## What you are asked to do
When you reach the line containing "Figure 1: Scheme" in the entries below, begin reproducing lines exactly, and stop once the line containing "Table 1 Deoxysugar" is done.
________________
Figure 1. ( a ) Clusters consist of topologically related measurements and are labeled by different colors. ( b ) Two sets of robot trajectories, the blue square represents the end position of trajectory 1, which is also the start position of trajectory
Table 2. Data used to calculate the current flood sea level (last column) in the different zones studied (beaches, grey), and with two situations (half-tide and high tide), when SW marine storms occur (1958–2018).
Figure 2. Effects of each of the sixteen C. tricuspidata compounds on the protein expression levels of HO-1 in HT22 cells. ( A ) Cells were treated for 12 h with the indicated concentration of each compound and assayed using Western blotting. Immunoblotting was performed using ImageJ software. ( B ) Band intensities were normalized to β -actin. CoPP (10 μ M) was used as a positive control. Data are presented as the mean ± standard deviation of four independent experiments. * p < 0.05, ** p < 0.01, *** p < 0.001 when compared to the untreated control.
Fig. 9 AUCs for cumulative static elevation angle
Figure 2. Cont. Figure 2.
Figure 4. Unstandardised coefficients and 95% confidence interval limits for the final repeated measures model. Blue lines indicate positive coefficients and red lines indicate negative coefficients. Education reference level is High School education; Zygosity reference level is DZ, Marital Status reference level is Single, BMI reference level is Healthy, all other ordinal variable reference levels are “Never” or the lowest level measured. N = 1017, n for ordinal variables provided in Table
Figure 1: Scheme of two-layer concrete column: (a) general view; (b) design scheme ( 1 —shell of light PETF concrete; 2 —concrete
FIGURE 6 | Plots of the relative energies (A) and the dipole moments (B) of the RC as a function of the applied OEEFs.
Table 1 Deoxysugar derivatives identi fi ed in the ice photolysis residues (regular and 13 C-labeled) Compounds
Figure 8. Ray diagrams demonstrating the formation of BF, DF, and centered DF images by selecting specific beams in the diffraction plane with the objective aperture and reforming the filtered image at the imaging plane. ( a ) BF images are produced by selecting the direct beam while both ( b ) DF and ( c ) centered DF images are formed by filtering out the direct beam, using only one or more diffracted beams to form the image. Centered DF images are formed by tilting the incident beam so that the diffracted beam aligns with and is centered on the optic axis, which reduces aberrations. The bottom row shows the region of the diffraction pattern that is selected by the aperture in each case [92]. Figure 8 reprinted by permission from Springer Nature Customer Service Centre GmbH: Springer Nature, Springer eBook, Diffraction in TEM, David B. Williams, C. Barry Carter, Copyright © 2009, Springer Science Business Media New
________________
## Your response
Figure 1: Scheme of two-layer concrete column: (a) general view; (b) design scheme ( 1 —shell of light PETF concrete; 2 —concrete
FIGURE 6 | Plots of the relative energies (A) and the dipole moments (B) of the RC as a function of the applied OEEFs.
Table 1 Deoxysugar derivatives identi fi ed in the ice photolysis residues (regular and 13 C-labeled) Compounds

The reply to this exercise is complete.